X : la machine à colère qui redessine le débat politique
À lire la tribune de Tim Harford dans le Financial Times, une question s’impose : assistons-nous à une montée réelle de la colère politique, ou à sa fabrication méthodique par les réseaux sociaux ? Les données suggèrent moins un dérapage qu’un basculement profond du fonctionnement du débat public.
Publié par Harrison du Bus
Résumé de l'article
Sur les réseaux sociaux, la colère domine désormais le débat politique, encouragée par des mécanismes qui transforment l’émotion en levier d’influence.

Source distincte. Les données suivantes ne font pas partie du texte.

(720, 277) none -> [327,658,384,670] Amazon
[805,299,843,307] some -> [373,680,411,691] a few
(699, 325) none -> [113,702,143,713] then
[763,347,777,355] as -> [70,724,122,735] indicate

La politique n’a jamais été un exercice parfaitement rationnel. Elle n’a jamais été ce lieu idéal où des citoyens éclairés confrontent sereinement des arguments avant de trancher selon l’intérêt général. Mais l’écart entre cet idéal et la réalité semble aujourd’hui s’être creusé au point de devenir structurant.
Ce que met en lumière Tim Harford dans le FT, en s’appuyant notamment sur les travaux de l’économiste comportemental George Loewenstein, est une vérité aussi simple que dérangeante : nous savons que nos émotions nous dominent, mais nous continuons à agir comme si ce n’était pas le cas. Nous aspirons à la rationalité, mais nous cédons, encore et toujours, à l’impulsion.
Ce décalage n’est pas nouveau. Ce qui l’est, en revanche, c’est l’environnement dans lequel il s’exprime.
La domination silencieuse de la colère
Une étude récente menée par Stefanie Stantcheva et ses co-auteurs, fondée sur l’analyse de millions de messages publiés sur X, apporte un éclairage saisissant. Parmi toutes les émotions exprimées dans les discussions politiques en ligne, une seule domine massivement : la colère.